Hi All - I am trying to parse the following text out of a field with data like the following...
I need to extract any code that either has 1 or 2 text characters followed by at least 4 numeric characters.
So below in this case it would be 'BU18292' or 'H4484' (anything bolded)
BU18292 - Integration Project
BU18292 - Restructuring Expenses
FINA - Integration - Finance - FINA - Integration - Finance
OAA - H4484 - Restructuring/Transaction Expenses
GK_Lab - H4484 - Dept for Dev of New Products
I am trying to use the Regex tool with parsing but am kind of stuck. Haven't used it in awhile.
Thanks in advance for your help!
Solved! Go to Solution.
Hi @cp2019
Try (\u{1,2}\d{4,})
This will look for 1 or 2 Uppercase Characters immediately followed by 4 or more digits (if you untick Case Insensitive)
Hope that helps
Ollie
Hi @cp2019
A little late to the party, but this is another code that will work.
(\S*\d{4,})
If this solves your issue please mark the answer as correct, if not let me know!
Thanks!
Phil
Hi @echuong1
\w includes numbers and underscores so BU1654 or 876524 would both be parsed by that RegEx
Now that I think about this more, this code will cover you better without the need to caps or it being dependent on spaces. Adding in a quantifier to limit the non-white space to 2 will ensure that you always get two digits regardless of whether its a special character text or capital/lowercase letter.
(\S{1,2}\d{4,})
Thanks!
Phil
Thank you, I used this and works perfectly. Much appreciation to you and everyone else here. I'll mark this as the solution to account for the case sensitivity/whitespace aspect.

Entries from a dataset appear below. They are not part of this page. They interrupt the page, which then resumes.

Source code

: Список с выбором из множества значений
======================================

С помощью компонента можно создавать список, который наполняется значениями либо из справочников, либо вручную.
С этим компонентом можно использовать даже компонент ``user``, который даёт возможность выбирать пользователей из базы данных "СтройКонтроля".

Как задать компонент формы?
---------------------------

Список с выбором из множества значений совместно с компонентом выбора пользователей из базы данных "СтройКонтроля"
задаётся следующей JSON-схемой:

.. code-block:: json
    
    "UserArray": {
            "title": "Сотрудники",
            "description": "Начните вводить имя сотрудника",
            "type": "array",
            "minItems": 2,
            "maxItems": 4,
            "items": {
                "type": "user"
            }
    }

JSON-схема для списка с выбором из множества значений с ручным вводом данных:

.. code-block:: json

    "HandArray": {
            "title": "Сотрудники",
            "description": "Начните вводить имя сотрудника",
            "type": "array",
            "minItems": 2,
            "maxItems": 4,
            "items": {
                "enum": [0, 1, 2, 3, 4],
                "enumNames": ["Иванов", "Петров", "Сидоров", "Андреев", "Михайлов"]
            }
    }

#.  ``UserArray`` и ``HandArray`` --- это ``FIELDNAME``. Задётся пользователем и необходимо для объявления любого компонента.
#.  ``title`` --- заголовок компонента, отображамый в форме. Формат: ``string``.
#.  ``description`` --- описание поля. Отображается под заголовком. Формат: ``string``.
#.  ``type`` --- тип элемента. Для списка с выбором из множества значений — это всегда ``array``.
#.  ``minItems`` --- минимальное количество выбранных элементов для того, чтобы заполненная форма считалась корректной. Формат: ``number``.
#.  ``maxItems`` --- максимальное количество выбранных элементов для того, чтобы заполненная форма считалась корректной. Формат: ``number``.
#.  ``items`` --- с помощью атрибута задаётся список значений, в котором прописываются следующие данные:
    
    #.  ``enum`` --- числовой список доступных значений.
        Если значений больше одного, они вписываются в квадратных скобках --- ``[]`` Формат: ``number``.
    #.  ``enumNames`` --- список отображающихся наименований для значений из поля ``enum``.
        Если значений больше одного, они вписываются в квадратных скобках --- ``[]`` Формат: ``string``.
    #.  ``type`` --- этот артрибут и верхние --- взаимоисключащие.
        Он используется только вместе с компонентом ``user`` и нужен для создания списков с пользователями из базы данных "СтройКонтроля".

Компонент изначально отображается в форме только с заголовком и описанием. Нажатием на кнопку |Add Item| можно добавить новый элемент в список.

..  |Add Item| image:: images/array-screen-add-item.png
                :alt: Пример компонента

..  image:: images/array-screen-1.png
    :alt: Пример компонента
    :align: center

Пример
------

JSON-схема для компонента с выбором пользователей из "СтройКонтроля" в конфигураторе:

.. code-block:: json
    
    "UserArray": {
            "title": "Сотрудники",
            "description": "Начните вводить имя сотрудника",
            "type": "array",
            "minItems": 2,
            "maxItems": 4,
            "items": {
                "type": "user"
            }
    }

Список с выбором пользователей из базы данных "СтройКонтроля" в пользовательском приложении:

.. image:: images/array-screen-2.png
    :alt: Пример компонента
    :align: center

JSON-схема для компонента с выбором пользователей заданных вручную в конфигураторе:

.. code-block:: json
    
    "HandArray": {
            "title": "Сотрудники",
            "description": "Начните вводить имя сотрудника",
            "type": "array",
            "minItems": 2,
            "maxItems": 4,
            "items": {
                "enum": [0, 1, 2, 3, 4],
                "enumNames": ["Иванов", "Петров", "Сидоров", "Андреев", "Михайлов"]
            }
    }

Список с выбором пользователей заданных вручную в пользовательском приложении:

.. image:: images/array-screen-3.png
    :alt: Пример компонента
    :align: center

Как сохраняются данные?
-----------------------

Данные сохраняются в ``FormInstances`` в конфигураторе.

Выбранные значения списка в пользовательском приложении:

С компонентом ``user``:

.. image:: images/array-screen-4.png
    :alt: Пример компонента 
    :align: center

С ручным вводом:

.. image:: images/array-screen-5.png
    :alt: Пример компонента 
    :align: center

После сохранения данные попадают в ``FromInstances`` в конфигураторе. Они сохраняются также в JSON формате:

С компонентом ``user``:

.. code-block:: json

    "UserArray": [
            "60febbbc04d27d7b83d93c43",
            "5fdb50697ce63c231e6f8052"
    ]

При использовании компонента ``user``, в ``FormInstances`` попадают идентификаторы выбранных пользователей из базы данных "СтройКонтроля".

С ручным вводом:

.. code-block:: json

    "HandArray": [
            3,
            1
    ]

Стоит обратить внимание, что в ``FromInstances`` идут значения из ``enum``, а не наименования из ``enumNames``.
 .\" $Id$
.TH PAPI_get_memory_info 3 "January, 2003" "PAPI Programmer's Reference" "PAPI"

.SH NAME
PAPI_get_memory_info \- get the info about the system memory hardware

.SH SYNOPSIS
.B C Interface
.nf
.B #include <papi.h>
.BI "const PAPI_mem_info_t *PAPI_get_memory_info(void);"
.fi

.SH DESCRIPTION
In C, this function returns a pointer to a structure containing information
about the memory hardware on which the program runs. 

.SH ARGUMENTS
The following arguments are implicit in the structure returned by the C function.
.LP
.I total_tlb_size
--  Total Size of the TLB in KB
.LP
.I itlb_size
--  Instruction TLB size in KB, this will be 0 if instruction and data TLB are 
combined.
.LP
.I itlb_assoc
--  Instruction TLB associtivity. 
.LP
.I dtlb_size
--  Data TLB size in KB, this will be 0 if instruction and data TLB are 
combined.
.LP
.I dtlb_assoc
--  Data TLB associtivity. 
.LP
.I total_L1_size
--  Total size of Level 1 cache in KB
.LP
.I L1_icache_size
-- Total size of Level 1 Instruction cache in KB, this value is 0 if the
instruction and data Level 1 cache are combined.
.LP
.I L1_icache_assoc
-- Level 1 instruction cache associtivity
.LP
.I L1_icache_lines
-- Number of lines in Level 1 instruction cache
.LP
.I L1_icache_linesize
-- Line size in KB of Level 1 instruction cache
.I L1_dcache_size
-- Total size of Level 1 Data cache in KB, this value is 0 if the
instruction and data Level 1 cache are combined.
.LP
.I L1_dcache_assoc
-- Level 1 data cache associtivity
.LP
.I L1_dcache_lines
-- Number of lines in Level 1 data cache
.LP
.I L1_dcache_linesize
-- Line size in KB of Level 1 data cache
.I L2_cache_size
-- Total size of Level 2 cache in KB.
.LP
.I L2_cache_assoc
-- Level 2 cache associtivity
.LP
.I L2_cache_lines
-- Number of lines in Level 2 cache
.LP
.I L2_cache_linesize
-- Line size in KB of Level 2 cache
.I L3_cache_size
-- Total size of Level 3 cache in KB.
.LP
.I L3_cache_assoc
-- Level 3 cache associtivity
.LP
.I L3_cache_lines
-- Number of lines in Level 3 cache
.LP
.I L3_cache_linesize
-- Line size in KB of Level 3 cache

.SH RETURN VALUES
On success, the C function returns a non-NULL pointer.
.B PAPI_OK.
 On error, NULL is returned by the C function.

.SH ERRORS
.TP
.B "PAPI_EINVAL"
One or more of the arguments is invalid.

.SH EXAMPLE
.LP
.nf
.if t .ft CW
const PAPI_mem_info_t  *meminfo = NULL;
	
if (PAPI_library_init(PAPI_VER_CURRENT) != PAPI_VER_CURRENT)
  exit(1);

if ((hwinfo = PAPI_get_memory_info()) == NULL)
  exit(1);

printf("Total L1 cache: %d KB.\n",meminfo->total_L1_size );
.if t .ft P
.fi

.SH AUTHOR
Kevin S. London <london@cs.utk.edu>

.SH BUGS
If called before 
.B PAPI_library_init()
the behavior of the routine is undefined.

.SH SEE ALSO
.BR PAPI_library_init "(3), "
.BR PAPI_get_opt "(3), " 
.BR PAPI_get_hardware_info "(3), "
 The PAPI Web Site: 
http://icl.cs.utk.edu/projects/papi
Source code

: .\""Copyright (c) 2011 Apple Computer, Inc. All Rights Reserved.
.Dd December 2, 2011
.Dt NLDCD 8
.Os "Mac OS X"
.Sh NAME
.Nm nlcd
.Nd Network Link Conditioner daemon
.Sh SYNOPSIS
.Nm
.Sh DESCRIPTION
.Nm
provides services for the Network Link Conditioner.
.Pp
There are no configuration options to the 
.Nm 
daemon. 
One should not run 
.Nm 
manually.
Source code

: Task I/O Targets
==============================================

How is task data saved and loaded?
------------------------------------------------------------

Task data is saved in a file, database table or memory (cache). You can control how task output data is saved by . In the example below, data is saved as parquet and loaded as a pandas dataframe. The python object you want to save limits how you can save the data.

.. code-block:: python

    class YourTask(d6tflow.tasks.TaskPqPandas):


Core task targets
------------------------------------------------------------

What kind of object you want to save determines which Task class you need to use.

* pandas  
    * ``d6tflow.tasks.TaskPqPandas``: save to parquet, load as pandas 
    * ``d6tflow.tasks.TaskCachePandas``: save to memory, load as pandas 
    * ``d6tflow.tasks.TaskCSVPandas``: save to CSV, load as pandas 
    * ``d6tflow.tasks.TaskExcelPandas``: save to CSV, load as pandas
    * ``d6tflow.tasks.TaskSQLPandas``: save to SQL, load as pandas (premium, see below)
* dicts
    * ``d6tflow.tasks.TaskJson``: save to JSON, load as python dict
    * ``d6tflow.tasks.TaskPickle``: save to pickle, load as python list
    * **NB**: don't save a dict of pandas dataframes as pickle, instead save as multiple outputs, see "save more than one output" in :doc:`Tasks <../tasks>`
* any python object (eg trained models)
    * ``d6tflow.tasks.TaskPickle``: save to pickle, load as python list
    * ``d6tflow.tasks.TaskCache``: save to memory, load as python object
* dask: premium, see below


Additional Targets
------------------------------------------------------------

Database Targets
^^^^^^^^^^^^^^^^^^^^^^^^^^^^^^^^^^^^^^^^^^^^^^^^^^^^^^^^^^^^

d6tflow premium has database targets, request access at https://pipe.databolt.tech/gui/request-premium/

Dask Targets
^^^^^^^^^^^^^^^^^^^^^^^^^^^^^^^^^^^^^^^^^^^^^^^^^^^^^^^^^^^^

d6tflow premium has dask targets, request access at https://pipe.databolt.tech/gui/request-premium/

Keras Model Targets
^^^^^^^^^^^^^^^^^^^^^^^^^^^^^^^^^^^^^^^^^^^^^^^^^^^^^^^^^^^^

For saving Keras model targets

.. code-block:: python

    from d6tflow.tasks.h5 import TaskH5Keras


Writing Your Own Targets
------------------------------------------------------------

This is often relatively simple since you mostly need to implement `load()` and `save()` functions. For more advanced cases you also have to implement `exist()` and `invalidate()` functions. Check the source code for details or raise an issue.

@Maskell_Rascal respectfully, I think using \S in this instance is too broad of a choice. If it's a free text field, it parses the desired parts, but it would also parse a lot of undesired strings: '-*9872' or '981762192834' or '1.8763' would all be parsed.
If case sensitivity is an issue, then you could use \u and tick 'Case Insensitive' (as it is by default) or you could use [a-zA-Z].
However, this was all under the assumption that @cp2019 just wanted strings of the form 1/2 letters (unaccented?) followed by 4+ digits
@OllieClarke I agree. I was only giving an alternative solution to cover a more broad range of scenarios if needed. Your original solution works perfectly!